EXCERPT TO READ:
=====
Friday, November 24, 2006

GESCOM: MiniDisc (OR)

GESCOM
MiniDisc
ONLY3CD
Or 1998/2006
45 Tracks. 66mins18secs




Buy it: CD
OR Records

Audio visual history is full of obsolete formats, and recent years have been particular harsh, with audio cassettes, DAT, VHS, S-VHS, betamax, videodiscs or Philips’s ill-fated DCC, to name but a handful, all biting the dust in a matter of years, while the CD is getting under constant attack from MP3 players and computers, and even the DVD seems doomed as hard-drive recorders become more common and broadband is more widely available and faster. Only the vinyl record has regained some market shares.

One of these almost entirely extinct formats is Sony's minidisc. Launched only fifteen years ago, it looked for a while as it was here to stay, but, with the arrival of the iPod and other MP3 players, the format rapidly became doomed. It was different when Gescom released Minidisc back in 1998. While albums had been issued on minidisc before, this was the first ever minidisc-only release. Composed especially to make use of some of the format's specific characteristics, the album featured forty five tracks divided into eighty-eight segments destined to be played at random and looped at will, therefore creating an ever changing piece of work. With the demise of the format, OR and loose collective Gescom have decided to transfer the piece onto CD, described as the next best format available.
=====
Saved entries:
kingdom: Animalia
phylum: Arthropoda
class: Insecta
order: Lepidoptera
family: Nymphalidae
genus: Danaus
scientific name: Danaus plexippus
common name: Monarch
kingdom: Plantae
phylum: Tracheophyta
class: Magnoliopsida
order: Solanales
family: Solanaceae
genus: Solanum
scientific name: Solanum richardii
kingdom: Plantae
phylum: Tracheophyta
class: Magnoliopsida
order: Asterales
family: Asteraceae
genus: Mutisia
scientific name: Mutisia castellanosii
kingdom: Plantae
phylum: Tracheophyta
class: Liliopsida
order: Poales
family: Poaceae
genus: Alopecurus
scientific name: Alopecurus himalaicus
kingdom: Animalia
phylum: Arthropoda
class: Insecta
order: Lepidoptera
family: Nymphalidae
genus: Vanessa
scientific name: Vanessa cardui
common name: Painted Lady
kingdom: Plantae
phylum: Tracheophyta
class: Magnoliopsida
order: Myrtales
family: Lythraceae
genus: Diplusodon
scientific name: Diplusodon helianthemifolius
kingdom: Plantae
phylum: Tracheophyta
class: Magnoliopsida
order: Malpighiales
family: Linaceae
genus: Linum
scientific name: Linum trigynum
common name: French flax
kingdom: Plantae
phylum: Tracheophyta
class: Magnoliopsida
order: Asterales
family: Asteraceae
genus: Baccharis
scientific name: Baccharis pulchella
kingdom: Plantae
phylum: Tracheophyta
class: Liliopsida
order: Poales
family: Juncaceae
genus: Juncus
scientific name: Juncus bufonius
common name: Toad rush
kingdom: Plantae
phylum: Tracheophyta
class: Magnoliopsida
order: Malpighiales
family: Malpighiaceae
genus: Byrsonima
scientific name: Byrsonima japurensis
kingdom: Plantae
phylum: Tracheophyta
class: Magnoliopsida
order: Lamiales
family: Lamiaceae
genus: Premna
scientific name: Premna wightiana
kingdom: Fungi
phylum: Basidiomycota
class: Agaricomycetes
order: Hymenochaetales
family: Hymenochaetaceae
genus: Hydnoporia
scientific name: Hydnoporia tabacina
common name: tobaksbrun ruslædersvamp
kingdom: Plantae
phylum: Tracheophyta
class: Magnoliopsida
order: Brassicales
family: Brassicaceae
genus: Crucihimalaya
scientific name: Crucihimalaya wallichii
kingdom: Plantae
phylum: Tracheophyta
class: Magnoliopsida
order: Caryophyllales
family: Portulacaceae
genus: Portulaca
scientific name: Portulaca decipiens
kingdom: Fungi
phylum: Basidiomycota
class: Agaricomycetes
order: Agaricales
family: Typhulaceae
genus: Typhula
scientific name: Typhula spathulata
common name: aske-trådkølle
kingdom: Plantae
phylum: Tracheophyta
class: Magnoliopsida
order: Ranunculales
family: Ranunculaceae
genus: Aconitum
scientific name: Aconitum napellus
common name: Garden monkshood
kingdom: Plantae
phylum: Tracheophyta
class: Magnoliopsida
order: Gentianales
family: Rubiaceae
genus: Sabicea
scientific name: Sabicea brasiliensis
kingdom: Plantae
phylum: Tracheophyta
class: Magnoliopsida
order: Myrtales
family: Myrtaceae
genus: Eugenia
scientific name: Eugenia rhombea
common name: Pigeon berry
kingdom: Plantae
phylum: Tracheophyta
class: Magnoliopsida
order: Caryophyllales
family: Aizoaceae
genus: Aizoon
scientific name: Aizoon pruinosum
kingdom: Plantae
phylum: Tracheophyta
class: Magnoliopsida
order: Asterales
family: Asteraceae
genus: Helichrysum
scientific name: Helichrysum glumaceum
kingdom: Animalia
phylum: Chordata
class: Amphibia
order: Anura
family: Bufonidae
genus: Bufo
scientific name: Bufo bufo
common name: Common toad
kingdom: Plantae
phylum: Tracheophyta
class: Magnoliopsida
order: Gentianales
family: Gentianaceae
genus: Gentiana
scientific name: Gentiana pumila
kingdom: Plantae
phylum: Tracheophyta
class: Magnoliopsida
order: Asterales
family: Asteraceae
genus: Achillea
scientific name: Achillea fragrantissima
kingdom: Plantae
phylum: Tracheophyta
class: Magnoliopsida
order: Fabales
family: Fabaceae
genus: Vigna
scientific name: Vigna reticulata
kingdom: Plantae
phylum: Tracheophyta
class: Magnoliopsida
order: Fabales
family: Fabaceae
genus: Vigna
=====
TASKS TO PERFORM:
**A.** Translate this sentence from the MiniDisc review into Spanish: "Only the vinyl record has regained some market shares."
**B.** In the MiniDisc review, how many segments were the album's forty-five tracks divided into?
**C.** Resume the MiniDisc review, picking up after its final sentence.
The lines above are separate material, apart from the MiniDisc review.

ANSWERS BY ITEM NUMBER:
**A.** Solo el disco de vinilo ha recuperado cierta cuota de mercado.

**B.** Eighty-eight.

**C.**
Formed around the nucleus of Autechre's Rob Brown and Sean Booth, Gescom has remained a mysterious formation, with very little information on the various contributors (allegedly up to twenty). Connections with the Autechre sound have perhaps become clearer in recent years, with Confield, Gantz Graf and Draft 7.30 especially displaying some of Gescom's characteristics, yet the collective's approach remains in most part more experimental. The very nature of this project, a radical digital cut and paste with open ends, makes it an intense experience.

Sound particles of various sizes and consistence are slotted alongside each other without apparent logic into fragments of tracks ranging from just a few seconds to a couple of minutes. These are placed in such a way that it is very difficult to understand where a piece ends and another begins. Glitches, statics, samples, found sounds and noises cross the range at random, sometimes arranged into vague melodic or rhythmic formations, at others left to decay into silences, which in turn become sonic components. This vast collage however is much more coherent than could be expected. Either played in its original order or at random, MiniDisc is a fascinating piece with a surprisingly potent narrative, which, at times, evokes the work of the Radiophonic Workshop. Playing on the unpredictability of the medium, Gescom create here a truly magnificent, if somewhat difficult, piece which loses nothing of its substance on CD.